Sunday, October 03, 2004

Thomas Friedman

He's got an editorial in the NY Times today. Now, he and I disagree on a fair amount of issues, but I still read the man and listen to his opinions. For instance, Friedman is a big supporter of military intervention in Middle East politics. That is something that I steadfastly oppose as I think it causes more problems than it is worth and our history shows that to be the case. However, today's editorial (link above - requires registration) states several things on which we can agree. For people who don't want to register (it's free, folks and it is one of the more important papers in the US):

"But my time off has clarified for me, even more, that this Bush team can't get us there, and may have so messed things up that no one can. Why? Because each time the Bush team had to choose between doing the right thing in the war on terrorism or siding with its political base and ideology, it chose its base and ideology. More troops or radically lower taxes? Lower taxes. Fire an evangelical Christian U.S. general who smears Islam in a speech while wearing the uniform of the U.S. Army or not fire him so as not to anger the Christian right? Don't fire him. Apologize to the U.N. for not finding the W.M.D., and then make the case for why our allies should still join us in Iraq to establish a decent government there? Don't apologize - for anything - because Karl Rove says the "base" won't like it. Impose a "Patriot Tax" of 50 cents a gallon on gasoline to help pay for the war, shrink the deficit and reduce the amount of oil we consume so we send less money to Saudi Arabia? Never. Just tell Americans to go on guzzling. Fire the secretary of defense for the abuses at Abu Ghraib, to show the world how seriously we take this outrage - or do nothing? Do nothing. Firing Mr. Rumsfeld might upset conservatives. Listen to the C.I.A.? Only when it can confirm your ideology. When it disagrees - impugn it or ignore it.

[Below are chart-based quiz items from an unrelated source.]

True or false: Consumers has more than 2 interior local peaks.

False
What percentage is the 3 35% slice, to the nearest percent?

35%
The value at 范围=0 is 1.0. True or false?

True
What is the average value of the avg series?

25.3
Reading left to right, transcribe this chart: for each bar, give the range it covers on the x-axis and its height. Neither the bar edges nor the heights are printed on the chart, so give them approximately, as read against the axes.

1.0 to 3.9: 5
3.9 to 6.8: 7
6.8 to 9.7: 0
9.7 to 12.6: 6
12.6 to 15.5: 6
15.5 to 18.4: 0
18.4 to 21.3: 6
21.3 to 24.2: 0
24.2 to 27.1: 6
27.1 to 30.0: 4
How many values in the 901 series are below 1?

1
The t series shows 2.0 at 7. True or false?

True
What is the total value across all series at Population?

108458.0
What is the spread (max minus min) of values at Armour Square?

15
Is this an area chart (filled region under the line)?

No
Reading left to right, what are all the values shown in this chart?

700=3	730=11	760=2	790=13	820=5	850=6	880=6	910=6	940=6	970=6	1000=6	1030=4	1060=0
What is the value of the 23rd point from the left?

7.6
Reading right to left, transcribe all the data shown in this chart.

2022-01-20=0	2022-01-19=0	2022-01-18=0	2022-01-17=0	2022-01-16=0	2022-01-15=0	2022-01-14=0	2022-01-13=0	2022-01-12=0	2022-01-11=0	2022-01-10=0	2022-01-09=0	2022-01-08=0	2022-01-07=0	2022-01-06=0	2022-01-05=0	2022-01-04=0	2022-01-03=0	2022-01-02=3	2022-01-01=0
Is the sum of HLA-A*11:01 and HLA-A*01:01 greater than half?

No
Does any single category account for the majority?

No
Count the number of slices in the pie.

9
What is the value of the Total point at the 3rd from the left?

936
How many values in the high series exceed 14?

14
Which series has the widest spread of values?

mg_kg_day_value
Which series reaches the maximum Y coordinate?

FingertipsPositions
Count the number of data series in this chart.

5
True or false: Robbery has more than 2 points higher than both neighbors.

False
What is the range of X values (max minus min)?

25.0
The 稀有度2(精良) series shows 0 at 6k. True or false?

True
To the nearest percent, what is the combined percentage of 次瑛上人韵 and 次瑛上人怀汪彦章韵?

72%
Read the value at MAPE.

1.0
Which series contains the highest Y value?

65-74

What I resent so much is that some of us actually put our personal politics aside in thinking about this war and about why it is so important to produce a different Iraq. This administration never did. Mr. Kerry's own views on Iraq have been intensely political and for a long time not well thought through. But Mr. Kerry is a politician running for office. Mr. Bush is president, charged with protecting the national interest, and yet from the beginning he has run Iraq policy as an extension of his political campaign.

Friends, I return to where I started: We're in trouble in Iraq. We have to immediately get the Democratic and Republican politics out of this policy and start honestly reassessing what is the maximum we can still achieve there and what every American is going to have to do to make it happen. If we do not, we'll end up not only with a fractured Iraq, but with a fractured America, at war with itself and isolated from the world."